= Directions =
Although the data below holds other lines too, output only those from the line with "279 243 16.31" up to and including the line with "200 298 316.8", exactly as they appear.

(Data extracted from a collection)
┌──

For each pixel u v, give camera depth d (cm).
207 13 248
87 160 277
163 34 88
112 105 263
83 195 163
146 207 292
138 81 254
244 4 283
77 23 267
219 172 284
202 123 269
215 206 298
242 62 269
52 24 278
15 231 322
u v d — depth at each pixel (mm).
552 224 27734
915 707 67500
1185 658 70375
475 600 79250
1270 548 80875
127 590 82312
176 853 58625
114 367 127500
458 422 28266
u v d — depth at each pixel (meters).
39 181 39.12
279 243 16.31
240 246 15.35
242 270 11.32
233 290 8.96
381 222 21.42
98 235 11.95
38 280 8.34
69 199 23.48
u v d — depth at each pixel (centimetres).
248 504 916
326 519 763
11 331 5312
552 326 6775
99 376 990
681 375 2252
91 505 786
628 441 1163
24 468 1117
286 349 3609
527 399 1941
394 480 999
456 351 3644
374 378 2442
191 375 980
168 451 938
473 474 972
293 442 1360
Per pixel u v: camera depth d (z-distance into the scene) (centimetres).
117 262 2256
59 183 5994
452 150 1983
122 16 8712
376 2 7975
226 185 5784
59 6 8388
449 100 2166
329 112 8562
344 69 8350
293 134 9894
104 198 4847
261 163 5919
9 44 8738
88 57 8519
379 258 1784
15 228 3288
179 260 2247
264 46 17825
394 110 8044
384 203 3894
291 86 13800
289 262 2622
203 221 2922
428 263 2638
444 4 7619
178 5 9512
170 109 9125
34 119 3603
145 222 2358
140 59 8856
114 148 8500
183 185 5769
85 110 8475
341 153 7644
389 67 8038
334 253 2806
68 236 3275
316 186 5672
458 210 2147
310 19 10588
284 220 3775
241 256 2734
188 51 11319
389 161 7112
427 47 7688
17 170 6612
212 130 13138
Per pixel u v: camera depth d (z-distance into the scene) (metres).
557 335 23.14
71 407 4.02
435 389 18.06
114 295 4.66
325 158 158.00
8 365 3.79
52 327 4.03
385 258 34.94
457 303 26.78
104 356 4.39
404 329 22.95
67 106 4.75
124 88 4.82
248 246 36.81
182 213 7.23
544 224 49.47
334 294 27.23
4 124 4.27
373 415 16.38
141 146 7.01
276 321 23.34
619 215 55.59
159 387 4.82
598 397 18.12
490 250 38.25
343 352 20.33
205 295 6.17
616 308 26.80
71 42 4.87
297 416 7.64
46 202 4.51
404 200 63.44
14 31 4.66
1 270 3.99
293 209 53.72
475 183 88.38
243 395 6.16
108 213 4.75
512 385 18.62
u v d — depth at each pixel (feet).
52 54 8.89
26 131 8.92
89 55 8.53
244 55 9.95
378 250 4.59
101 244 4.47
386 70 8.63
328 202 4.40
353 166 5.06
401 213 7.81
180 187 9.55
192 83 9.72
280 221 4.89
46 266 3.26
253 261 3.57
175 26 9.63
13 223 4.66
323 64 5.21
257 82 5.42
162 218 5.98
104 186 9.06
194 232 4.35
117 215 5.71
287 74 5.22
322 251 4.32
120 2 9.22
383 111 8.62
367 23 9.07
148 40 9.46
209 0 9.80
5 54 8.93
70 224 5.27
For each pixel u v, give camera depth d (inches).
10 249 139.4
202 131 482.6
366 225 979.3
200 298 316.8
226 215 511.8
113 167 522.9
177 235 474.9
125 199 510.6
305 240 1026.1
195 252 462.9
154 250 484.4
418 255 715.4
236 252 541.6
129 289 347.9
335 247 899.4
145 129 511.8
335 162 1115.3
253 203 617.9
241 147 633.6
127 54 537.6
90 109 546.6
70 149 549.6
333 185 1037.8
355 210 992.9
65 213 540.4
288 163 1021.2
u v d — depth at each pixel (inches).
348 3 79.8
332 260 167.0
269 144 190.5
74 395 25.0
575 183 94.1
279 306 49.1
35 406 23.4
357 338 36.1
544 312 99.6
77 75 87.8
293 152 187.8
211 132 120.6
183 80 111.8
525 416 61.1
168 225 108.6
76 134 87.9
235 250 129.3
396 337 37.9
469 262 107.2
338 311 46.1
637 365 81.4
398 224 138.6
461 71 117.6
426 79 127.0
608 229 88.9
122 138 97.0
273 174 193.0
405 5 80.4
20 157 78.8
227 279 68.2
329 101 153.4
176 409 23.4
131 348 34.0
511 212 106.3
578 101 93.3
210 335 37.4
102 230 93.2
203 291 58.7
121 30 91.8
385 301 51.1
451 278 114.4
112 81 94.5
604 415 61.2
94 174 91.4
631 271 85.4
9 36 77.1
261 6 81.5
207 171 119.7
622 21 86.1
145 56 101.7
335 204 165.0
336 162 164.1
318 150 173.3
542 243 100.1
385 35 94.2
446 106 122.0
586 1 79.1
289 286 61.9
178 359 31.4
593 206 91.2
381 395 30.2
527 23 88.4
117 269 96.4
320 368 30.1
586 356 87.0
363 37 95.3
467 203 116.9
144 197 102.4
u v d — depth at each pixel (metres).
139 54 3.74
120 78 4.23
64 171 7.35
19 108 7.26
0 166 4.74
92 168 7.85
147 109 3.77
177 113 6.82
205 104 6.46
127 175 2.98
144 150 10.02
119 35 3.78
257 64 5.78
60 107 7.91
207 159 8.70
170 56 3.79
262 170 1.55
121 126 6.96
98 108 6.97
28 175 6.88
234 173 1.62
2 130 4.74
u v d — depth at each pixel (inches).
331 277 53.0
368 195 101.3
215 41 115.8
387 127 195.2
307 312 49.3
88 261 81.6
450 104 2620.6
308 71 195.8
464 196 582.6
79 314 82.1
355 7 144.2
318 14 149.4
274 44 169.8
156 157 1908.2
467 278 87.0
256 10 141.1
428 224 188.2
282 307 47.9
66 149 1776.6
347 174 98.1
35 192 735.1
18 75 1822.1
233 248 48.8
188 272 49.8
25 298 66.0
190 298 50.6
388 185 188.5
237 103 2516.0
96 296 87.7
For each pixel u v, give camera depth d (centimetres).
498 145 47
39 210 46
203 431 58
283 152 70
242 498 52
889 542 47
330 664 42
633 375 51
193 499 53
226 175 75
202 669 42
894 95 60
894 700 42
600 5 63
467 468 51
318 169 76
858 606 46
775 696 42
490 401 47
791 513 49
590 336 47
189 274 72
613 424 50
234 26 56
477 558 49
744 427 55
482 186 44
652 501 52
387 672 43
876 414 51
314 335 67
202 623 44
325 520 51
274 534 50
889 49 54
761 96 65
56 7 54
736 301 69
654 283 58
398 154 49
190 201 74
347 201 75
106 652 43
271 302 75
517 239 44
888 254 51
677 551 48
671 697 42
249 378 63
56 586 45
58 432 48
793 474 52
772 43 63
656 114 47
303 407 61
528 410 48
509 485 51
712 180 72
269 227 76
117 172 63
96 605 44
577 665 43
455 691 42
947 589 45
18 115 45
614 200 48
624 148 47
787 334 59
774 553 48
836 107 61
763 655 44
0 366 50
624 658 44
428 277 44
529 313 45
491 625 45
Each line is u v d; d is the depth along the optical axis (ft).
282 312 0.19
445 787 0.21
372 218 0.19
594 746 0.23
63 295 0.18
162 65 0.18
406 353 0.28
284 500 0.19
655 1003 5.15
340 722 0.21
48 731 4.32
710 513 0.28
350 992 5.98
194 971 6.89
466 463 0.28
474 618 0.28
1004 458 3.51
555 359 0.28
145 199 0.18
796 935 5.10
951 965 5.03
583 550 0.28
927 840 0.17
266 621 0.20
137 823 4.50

└──

= Written response =
279 243 16.31
240 246 15.35
242 270 11.32
233 290 8.96
381 222 21.42
98 235 11.95
38 280 8.34
69 199 23.48
u v d — depth at each pixel (centimetres).
248 504 916
326 519 763
11 331 5312
552 326 6775
99 376 990
681 375 2252
91 505 786
628 441 1163
24 468 1117
286 349 3609
527 399 1941
394 480 999
456 351 3644
374 378 2442
191 375 980
168 451 938
473 474 972
293 442 1360
Per pixel u v: camera depth d (z-distance into the scene) (centimetres).
117 262 2256
59 183 5994
452 150 1983
122 16 8712
376 2 7975
226 185 5784
59 6 8388
449 100 2166
329 112 8562
344 69 8350
293 134 9894
104 198 4847
261 163 5919
9 44 8738
88 57 8519
379 258 1784
15 228 3288
179 260 2247
264 46 17825
394 110 8044
384 203 3894
291 86 13800
289 262 2622
203 221 2922
428 263 2638
444 4 7619
178 5 9512
170 109 9125
34 119 3603
145 222 2358
140 59 8856
114 148 8500
183 185 5769
85 110 8475
341 153 7644
389 67 8038
334 253 2806
68 236 3275
316 186 5672
458 210 2147
310 19 10588
284 220 3775
241 256 2734
188 51 11319
389 161 7112
427 47 7688
17 170 6612
212 130 13138
Per pixel u v: camera depth d (z-distance into the scene) (metres).
557 335 23.14
71 407 4.02
435 389 18.06
114 295 4.66
325 158 158.00
8 365 3.79
52 327 4.03
385 258 34.94
457 303 26.78
104 356 4.39
404 329 22.95
67 106 4.75
124 88 4.82
248 246 36.81
182 213 7.23
544 224 49.47
334 294 27.23
4 124 4.27
373 415 16.38
141 146 7.01
276 321 23.34
619 215 55.59
159 387 4.82
598 397 18.12
490 250 38.25
343 352 20.33
205 295 6.17
616 308 26.80
71 42 4.87
297 416 7.64
46 202 4.51
404 200 63.44
14 31 4.66
1 270 3.99
293 209 53.72
475 183 88.38
243 395 6.16
108 213 4.75
512 385 18.62
u v d — depth at each pixel (feet).
52 54 8.89
26 131 8.92
89 55 8.53
244 55 9.95
378 250 4.59
101 244 4.47
386 70 8.63
328 202 4.40
353 166 5.06
401 213 7.81
180 187 9.55
192 83 9.72
280 221 4.89
46 266 3.26
253 261 3.57
175 26 9.63
13 223 4.66
323 64 5.21
257 82 5.42
162 218 5.98
104 186 9.06
194 232 4.35
117 215 5.71
287 74 5.22
322 251 4.32
120 2 9.22
383 111 8.62
367 23 9.07
148 40 9.46
209 0 9.80
5 54 8.93
70 224 5.27
For each pixel u v, give camera depth d (inches).
10 249 139.4
202 131 482.6
366 225 979.3
200 298 316.8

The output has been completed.